An aspect of the present invention provides a system for monitoring and controlling boron phosphorous doped silicon oxide (BPSG) deposition and reflow comprising: at least one reflow controlling component operative to control the temperature of at least one portion of a wafer; a reflow controlling component driving system for driving the at least one reflow controlling component; a system for directing light to the at least one portion of the wafer; a measuring system for measuring BPSG deposition parameters based on light reflected from the at least one portion of the wafer; and a processor operatively coupled to the measuring system and the reflow controlling component driving system, the processor receiving BPSG deposition data from the measuring system and the processor using the data to at least partially base control of the at least one reflow controlling component so as to regulate the temperature of the at least one portion of the wafer.
Another aspect of the present invention provides a method for monitoring and controlling BPSG deposition and reflow comprising: defining a wafer as a plurality of portions; depositing BPSG on the wafer; directing light onto at least one of the portions; collecting light reflected from the at least one portion; analyzing the reflected light to determine the BPSG deposition on the at least one portion; and controlling a reflow controlling component to regulate the BPSG deposition and reflow of the at least one portion.
Yet another aspect of the present invention provides a method for monitoring and controlling a BPSG deposition and reflow process comprising: partitioning a wafer into a plurality of grid blocks; using a plurality of reflow controlling components to control the temperature of the wafer, each reflow controlling component functionally corresponding to a respective grid block; determining the BPSG conformality of one or more portions of the BPSG, each portion corresponding to a respective grid block; and using a processor to coordinate control of the plurality of reflow controlling components, respectively, in accordance with determined BPSG conformality in the respective portions of the BPSG.
Still yet another aspect of the present invention provides a system for monitoring and controlling a BPSG deposition and reflow process comprising: means for partitioning a wafer into a plurality of grid blocks; means for sensing BPSG deposition of at least one of the plurality of portions of the wafer; means for controlling the temperature of the respective wafer portions; and means for selectively controlling the means for controlling the temperature to regulate the temperature of the respective wafer portions.
To the accomplishment of the foregoing and related ends, the invention, then, comprises the features hereinafter fully described and particularly pointed out in the claims.

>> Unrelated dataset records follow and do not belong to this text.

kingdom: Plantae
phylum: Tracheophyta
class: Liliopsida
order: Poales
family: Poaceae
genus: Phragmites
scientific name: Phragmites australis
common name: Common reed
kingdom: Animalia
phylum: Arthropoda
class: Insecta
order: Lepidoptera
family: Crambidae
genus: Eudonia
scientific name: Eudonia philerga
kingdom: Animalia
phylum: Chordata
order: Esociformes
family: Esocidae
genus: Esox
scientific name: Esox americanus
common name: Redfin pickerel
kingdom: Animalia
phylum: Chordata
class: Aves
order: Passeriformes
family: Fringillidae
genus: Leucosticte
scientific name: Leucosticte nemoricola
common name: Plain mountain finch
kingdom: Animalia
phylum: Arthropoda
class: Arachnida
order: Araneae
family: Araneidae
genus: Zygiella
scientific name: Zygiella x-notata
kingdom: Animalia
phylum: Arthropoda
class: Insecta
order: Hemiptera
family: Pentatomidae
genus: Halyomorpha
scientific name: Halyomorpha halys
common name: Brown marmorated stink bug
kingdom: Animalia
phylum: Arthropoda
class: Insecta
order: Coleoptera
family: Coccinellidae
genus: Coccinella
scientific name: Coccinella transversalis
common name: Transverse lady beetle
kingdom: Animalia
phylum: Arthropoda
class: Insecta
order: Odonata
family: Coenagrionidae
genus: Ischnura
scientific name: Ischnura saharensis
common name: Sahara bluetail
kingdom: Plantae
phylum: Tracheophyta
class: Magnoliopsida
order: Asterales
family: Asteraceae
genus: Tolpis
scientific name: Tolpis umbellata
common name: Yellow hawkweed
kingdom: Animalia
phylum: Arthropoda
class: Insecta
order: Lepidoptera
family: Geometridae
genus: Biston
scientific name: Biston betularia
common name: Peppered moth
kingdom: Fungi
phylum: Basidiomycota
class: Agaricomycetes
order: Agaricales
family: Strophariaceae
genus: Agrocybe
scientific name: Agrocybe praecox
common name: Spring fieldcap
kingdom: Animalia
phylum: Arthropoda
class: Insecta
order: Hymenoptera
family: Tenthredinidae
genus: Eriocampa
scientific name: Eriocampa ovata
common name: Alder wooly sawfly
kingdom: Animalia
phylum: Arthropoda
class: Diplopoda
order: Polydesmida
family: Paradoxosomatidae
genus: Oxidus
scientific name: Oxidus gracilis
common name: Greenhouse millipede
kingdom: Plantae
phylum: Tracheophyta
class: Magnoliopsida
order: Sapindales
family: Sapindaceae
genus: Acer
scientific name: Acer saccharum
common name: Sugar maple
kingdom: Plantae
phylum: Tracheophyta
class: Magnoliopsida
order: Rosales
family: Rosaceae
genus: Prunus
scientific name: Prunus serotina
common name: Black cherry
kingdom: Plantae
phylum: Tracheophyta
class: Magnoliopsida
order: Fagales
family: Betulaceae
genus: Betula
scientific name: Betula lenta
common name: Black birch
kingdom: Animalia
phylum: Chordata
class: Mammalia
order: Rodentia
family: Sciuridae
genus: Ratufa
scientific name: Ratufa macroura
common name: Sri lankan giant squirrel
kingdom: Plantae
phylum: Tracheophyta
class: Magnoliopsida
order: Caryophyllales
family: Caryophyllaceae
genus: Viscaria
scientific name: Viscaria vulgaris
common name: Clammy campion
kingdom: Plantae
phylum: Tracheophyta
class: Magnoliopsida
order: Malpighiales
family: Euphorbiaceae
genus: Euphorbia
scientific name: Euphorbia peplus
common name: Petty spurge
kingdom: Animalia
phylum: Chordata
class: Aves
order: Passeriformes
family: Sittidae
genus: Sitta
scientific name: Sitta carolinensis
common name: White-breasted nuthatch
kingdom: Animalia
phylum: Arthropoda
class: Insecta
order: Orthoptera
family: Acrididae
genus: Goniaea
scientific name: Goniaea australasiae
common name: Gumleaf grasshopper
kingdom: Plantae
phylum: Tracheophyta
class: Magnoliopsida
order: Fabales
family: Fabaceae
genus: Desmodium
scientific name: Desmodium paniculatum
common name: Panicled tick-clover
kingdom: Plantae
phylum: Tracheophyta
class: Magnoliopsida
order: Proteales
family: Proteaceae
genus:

The following description and the annexed drawings set forth in detail certain illustrative embodiments of the invention. These embodiments are indicative, however, of but a few of the various ways in which the principles of the invention may be employed. Other objects, advantages and novel features of the invention will become apparent from the following detailed description of the invention when considered in conjunction with the drawings.